History and the built environment in Taiwan's southern capital
Abstract
This thesis is a study of history as it is made through the built environment in Taiwan. In order to explore this topic, I have chosen to focus this study on one particular locality in Taiwan-the city of Kaohsiung. In doing so, I analyse the multifarious ways in which the historic built environment of this city has been codified, restored, preserved and written about, and consider the relationship between these activities and broader historiographical developments. The thesis consists of six core chapters, as well as an introduction and a conclusion. The first two chapters represent an analysis of historiographical trends in post-war Taiwan, and a study of how these trends have been reflected in the island's built environment. In Chapter 3, a more empirical approach is undertaken, as I trace the development and latter day revival of colonial concepts of the South in Taiwan, and how these concepts have influenced the landscape of cities such as Kaohsiung (as well as the ways in which these landscapes are appreciated). The final three chapters deal specifically with Taiwan's "southern capital". Chapter 4 is a study of the ways in which this city, so often described as a place of no historiographical worth, has been furnished with a variety of official and lay histories over the last two decades. I then examine how these histories have been reflected in the city's historic environment: in Chapter 5, through a particular relic and its associated :'national" landscape; and, in Chapter 6, through a recently demarcated "historic maritime district".

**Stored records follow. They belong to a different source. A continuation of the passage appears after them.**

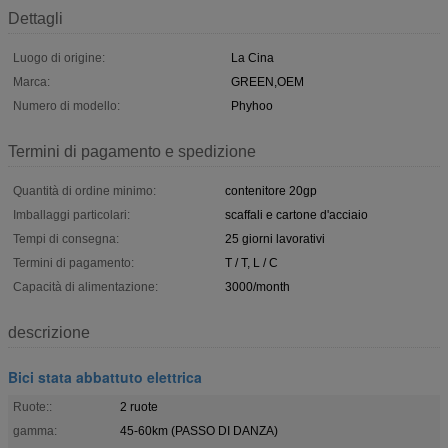
Dettagli
Luogo di origine:
La Cina
Marca:
GREEN,OEM
Numero di modello:
Phyhoo
Termini di pagamento e spedizione
Quantità di ordine minimo:
contenitore 20gp
Imballaggi particolari:
scaffali e cartone d'acciaio
Tempi di consegna:
25 giorni lavorativi
Termini di pagamento:
T / T, L / C
Capacità di alimentazione:
3000/month
descrizione
Bici stata abbattuto elettrica
Ruote::
2 ruote
gamma:
45-60km (PASSO DI DANZA)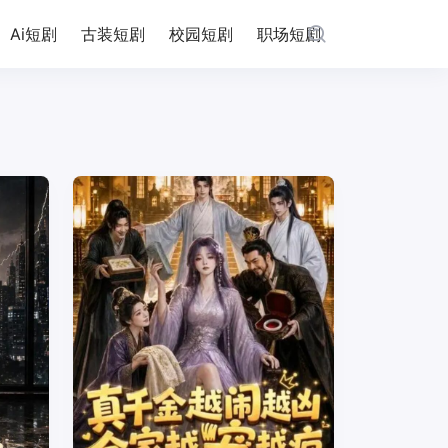
Ai短剧
古装短剧
校园短剧
职场短剧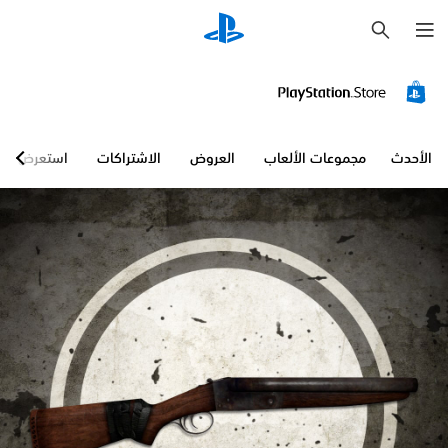
ب
ح
ث
الأحدث
مجموعات الألعاب
العروض
الاشتراكات
استعرض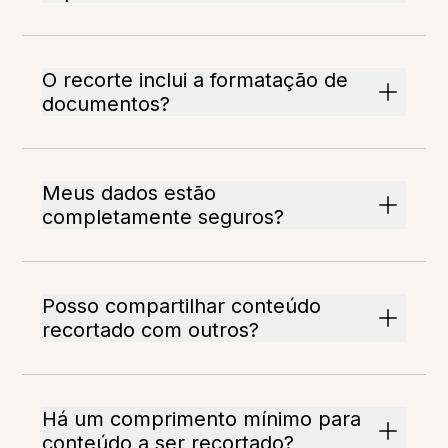
O recorte inclui a formatação de
documentos?
Meus dados estão
completamente seguros?
Posso compartilhar conteúdo
recortado com outros?
Há um comprimento mínimo para
conteúdo a ser recortado?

In terms of the themes discussed, this work represents an original approach to the study of history, and history-making, in Taiwan. It sheds new light on the relationship between the nation and localities in the history-making process in Taiwan. What are the dynamics of this relationship? And how do national and local histories inform or influence one another? Another, related question concerns the legacy of colonial rule in Taiwan. How are the architectural, and ideological, vestiges of fifty years of Japanese imperialism on the island now interpreted? And what role do they play in the making of new histories?